**WHAT IS EXPECTED:**
Output each record below exactly, leaving any picture out of the copy.

**GIVEN ENTRIES:**

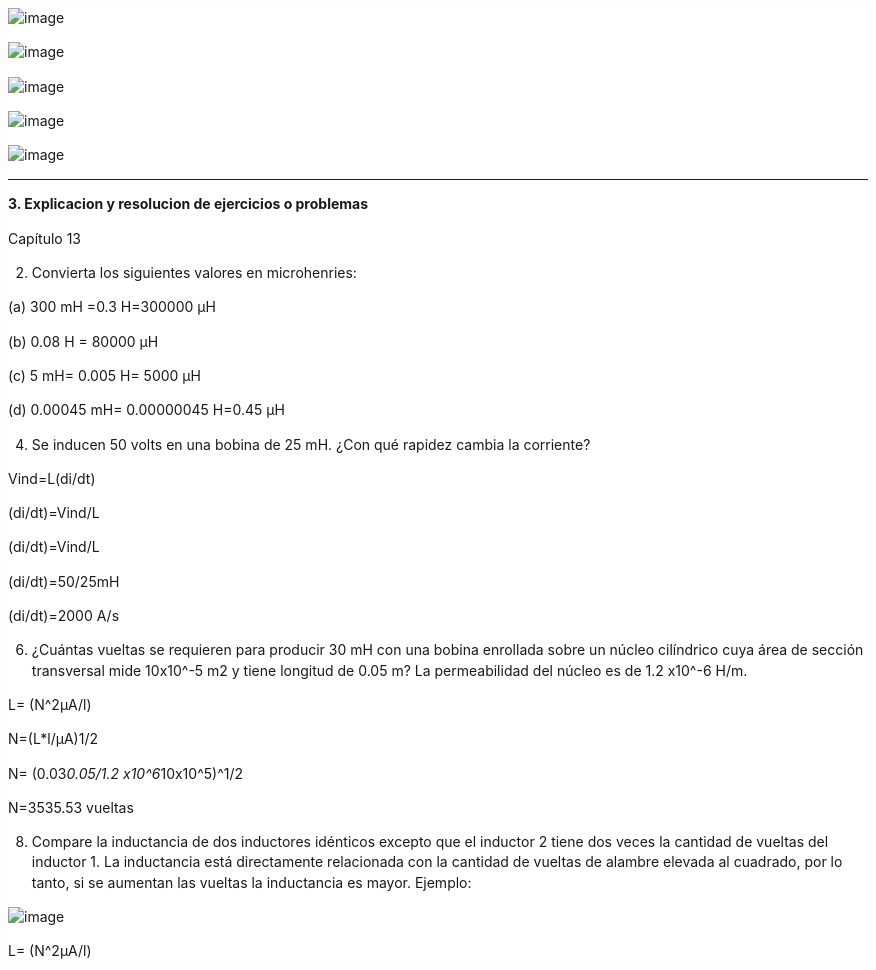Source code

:![image](https://user-images.githubusercontent.com/94011974/185402997-5d5b59c1-cfbf-487d-8283-985af8ac2012.png)

![image](https://user-images.githubusercontent.com/94011974/185403009-deb1b0d5-b194-4ed3-8651-2151cad68530.png)

![image](https://user-images.githubusercontent.com/94011974/185403019-a7a7f1a2-2114-434b-8fce-c74655aa1e24.png)

![image](https://user-images.githubusercontent.com/94011974/185403030-f5e99d6c-d1f5-4138-ae9a-c99584b23d5e.png)

![image](https://user-images.githubusercontent.com/94011974/185403054-fe4924e3-10fb-46a0-811d-f8e9f6177d05.png)

***

**3. Explicacion y resolucion de ejercicios o problemas**

Capítulo 13

2. Convierta los siguientes valores en microhenries:

(a) 300 mH =0.3 H=300000 µH

(b) 0.08 H = 80000 µH

(c) 5 mH= 0.005 H= 5000 µH

(d) 0.00045 mH= 0.00000045 H=0.45 µH

4. Se inducen 50 volts en una bobina de 25 mH. ¿Con qué rapidez cambia la corriente?

Vind=L(di/dt)

(di/dt)=Vind/L

(di/dt)=Vind/L

(di/dt)=50/25mH

(di/dt)=2000 A/s

6. ¿Cuántas vueltas se requieren para producir 30 mH con una bobina enrollada sobre un núcleo cilíndrico cuya área de sección transversal mide 10x10^-5 m2 y tiene longitud de 0.05 m? La permeabilidad del núcleo es de 1.2 x10^-6 H/m.

L= (N^2µA/l)

N=(L*l/µA)1/2

N= (0.03*0.05/1.2 x10^6*10x10^5)^1/2

N=3535.53 vueltas

8. Compare la inductancia de dos inductores idénticos excepto que el inductor 2 tiene dos veces la cantidad de vueltas del inductor 1.
La inductancia está directamente relacionada con la cantidad de vueltas de alambre elevada al cuadrado, por lo tanto, si se aumentan las vueltas la inductancia es mayor. Ejemplo:

![image](https://user-images.githubusercontent.com/94011974/185403890-6c62c947-c7fc-435e-9805-6126be120432.png)

L= (N^2µA/l)
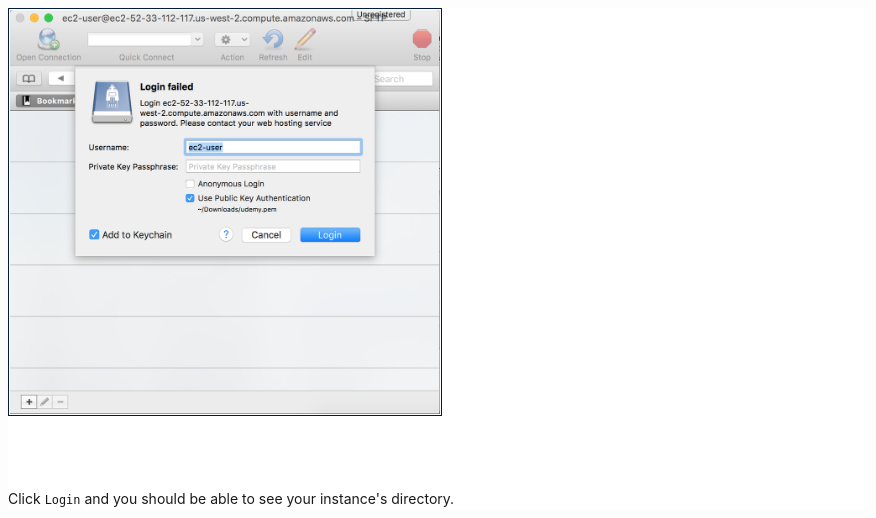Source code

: <img src="../img/posts/all-hacker-news/A6AF1849-EC99-489C-A8E5-2FB7A1B3DB6A.png" alt="hacker_news" style='padding:1px; border:1px solid #021a40; width: 50%; height: 50%'></p>
<br><br>

Click ``Login`` and you should be able to see your instance's directory. 

<p style="text-align:center">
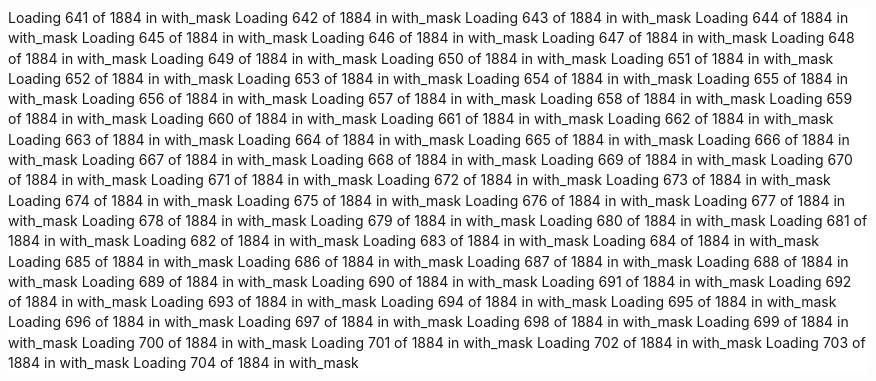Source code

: Loading 641 of 1884 in with_mask
Loading 642 of 1884 in with_mask
Loading 643 of 1884 in with_mask
Loading 644 of 1884 in with_mask
Loading 645 of 1884 in with_mask
Loading 646 of 1884 in with_mask
Loading 647 of 1884 in with_mask
Loading 648 of 1884 in with_mask
Loading 649 of 1884 in with_mask
Loading 650 of 1884 in with_mask
Loading 651 of 1884 in with_mask
Loading 652 of 1884 in with_mask
Loading 653 of 1884 in with_mask
Loading 654 of 1884 in with_mask
Loading 655 of 1884 in with_mask
Loading 656 of 1884 in with_mask
Loading 657 of 1884 in with_mask
Loading 658 of 1884 in with_mask
Loading 659 of 1884 in with_mask
Loading 660 of 1884 in with_mask
Loading 661 of 1884 in with_mask
Loading 662 of 1884 in with_mask
Loading 663 of 1884 in with_mask
Loading 664 of 1884 in with_mask
Loading 665 of 1884 in with_mask
Loading 666 of 1884 in with_mask
Loading 667 of 1884 in with_mask
Loading 668 of 1884 in with_mask
Loading 669 of 1884 in with_mask
Loading 670 of 1884 in with_mask
Loading 671 of 1884 in with_mask
Loading 672 of 1884 in with_mask
Loading 673 of 1884 in with_mask
Loading 674 of 1884 in with_mask
Loading 675 of 1884 in with_mask
Loading 676 of 1884 in with_mask
Loading 677 of 1884 in with_mask
Loading 678 of 1884 in with_mask
Loading 679 of 1884 in with_mask
Loading 680 of 1884 in with_mask
Loading 681 of 1884 in with_mask
Loading 682 of 1884 in with_mask
Loading 683 of 1884 in with_mask
Loading 684 of 1884 in with_mask
Loading 685 of 1884 in with_mask
Loading 686 of 1884 in with_mask
Loading 687 of 1884 in with_mask
Loading 688 of 1884 in with_mask
Loading 689 of 1884 in with_mask
Loading 690 of 1884 in with_mask
Loading 691 of 1884 in with_mask
Loading 692 of 1884 in with_mask
Loading 693 of 1884 in with_mask
Loading 694 of 1884 in with_mask
Loading 695 of 1884 in with_mask
Loading 696 of 1884 in with_mask
Loading 697 of 1884 in with_mask
Loading 698 of 1884 in with_mask
Loading 699 of 1884 in with_mask
Loading 700 of 1884 in with_mask
Loading 701 of 1884 in with_mask
Loading 702 of 1884 in with_mask
Loading 703 of 1884 in with_mask
Loading 704 of 1884 in with_mask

**ANSWER TO THIS PROBLEM:**
Source code

:![image](https://user-images.githubusercontent.com/94011974/185402997-5d5b59c1-cfbf-487d-8283-985af8ac2012.png)

![image](https://user-images.githubusercontent.com/94011974/185403009-deb1b0d5-b194-4ed3-8651-2151cad68530.png)

![image](https://user-images.githubusercontent.com/94011974/185403019-a7a7f1a2-2114-434b-8fce-c74655aa1e24.png)

![image](https://user-images.githubusercontent.com/94011974/185403030-f5e99d6c-d1f5-4138-ae9a-c99584b23d5e.png)

![image](https://user-images.githubusercontent.com/94011974/185403054-fe4924e3-10fb-46a0-811d-f8e9f6177d05.png)

***

**3. Explicacion y resolucion de ejercicios o problemas**

Capítulo 13

2. Convierta los siguientes valores en microhenries:

(a) 300 mH =0.3 H=300000 µH

(b) 0.08 H = 80000 µH

(c) 5 mH= 0.005 H= 5000 µH

(d) 0.00045 mH= 0.00000045 H=0.45 µH

4. Se inducen 50 volts en una bobina de 25 mH. ¿Con qué rapidez cambia la corriente?

Vind=L(di/dt)

(di/dt)=Vind/L

(di/dt)=Vind/L

(di/dt)=50/25mH

(di/dt)=2000 A/s

6. ¿Cuántas vueltas se requieren para producir 30 mH con una bobina enrollada sobre un núcleo cilíndrico cuya área de sección transversal mide 10x10^-5 m2 y tiene longitud de 0.05 m? La permeabilidad del núcleo es de 1.2 x10^-6 H/m.

L= (N^2µA/l)

N=(L*l/µA)1/2

N= (0.03*0.05/1.2 x10^6*10x10^5)^1/2

N=3535.53 vueltas

8. Compare la inductancia de dos inductores idénticos excepto que el inductor 2 tiene dos veces la cantidad de vueltas del inductor 1.
La inductancia está directamente relacionada con la cantidad de vueltas de alambre elevada al cuadrado, por lo tanto, si se aumentan las vueltas la inductancia es mayor. Ejemplo:

![image](https://user-images.githubusercontent.com/94011974/185403890-6c62c947-c7fc-435e-9805-6126be120432.png)

L= (N^2µA/l)
Source code

: <img src="../img/posts/all-hacker-news/A6AF1849-EC99-489C-A8E5-2FB7A1B3DB6A.png" alt="hacker_news" style='padding:1px; border:1px solid #021a40; width: 50%; height: 50%'></p>
<br><br>

Click ``Login`` and you should be able to see your instance's directory. 

<p style="text-align:center">
Source code

: Loading 641 of 1884 in with_mask
Loading 642 of 1884 in with_mask
Loading 643 of 1884 in with_mask
Loading 644 of 1884 in with_mask
Loading 645 of 1884 in with_mask
Loading 646 of 1884 in with_mask
Loading 647 of 1884 in with_mask
Loading 648 of 1884 in with_mask
Loading 649 of 1884 in with_mask
Loading 650 of 1884 in with_mask
Loading 651 of 1884 in with_mask
Loading 652 of 1884 in with_mask
Loading 653 of 1884 in with_mask
Loading 654 of 1884 in with_mask
Loading 655 of 1884 in with_mask
Loading 656 of 1884 in with_mask
Loading 657 of 1884 in with_mask
Loading 658 of 1884 in with_mask
Loading 659 of 1884 in with_mask
Loading 660 of 1884 in with_mask
Loading 661 of 1884 in with_mask
Loading 662 of 1884 in with_mask
Loading 663 of 1884 in with_mask
Loading 664 of 1884 in with_mask
Loading 665 of 1884 in with_mask
Loading 666 of 1884 in with_mask
Loading 667 of 1884 in with_mask
Loading 668 of 1884 in with_mask
Loading 669 of 1884 in with_mask
Loading 670 of 1884 in with_mask
Loading 671 of 1884 in with_mask
Loading 672 of 1884 in with_mask
Loading 673 of 1884 in with_mask
Loading 674 of 1884 in with_mask
Loading 675 of 1884 in with_mask
Loading 676 of 1884 in with_mask
Loading 677 of 1884 in with_mask
Loading 678 of 1884 in with_mask
Loading 679 of 1884 in with_mask
Loading 680 of 1884 in with_mask
Loading 681 of 1884 in with_mask
Loading 682 of 1884 in with_mask
Loading 683 of 1884 in with_mask
Loading 684 of 1884 in with_mask
Loading 685 of 1884 in with_mask
Loading 686 of 1884 in with_mask
Loading 687 of 1884 in with_mask
Loading 688 of 1884 in with_mask
Loading 689 of 1884 in with_mask
Loading 690 of 1884 in with_mask
Loading 691 of 1884 in with_mask
Loading 692 of 1884 in with_mask
Loading 693 of 1884 in with_mask
Loading 694 of 1884 in with_mask
Loading 695 of 1884 in with_mask
Loading 696 of 1884 in with_mask
Loading 697 of 1884 in with_mask
Loading 698 of 1884 in with_mask
Loading 699 of 1884 in with_mask
Loading 700 of 1884 in with_mask
Loading 701 of 1884 in with_mask
Loading 702 of 1884 in with_mask
Loading 703 of 1884 in with_mask
Loading 704 of 1884 in with_mask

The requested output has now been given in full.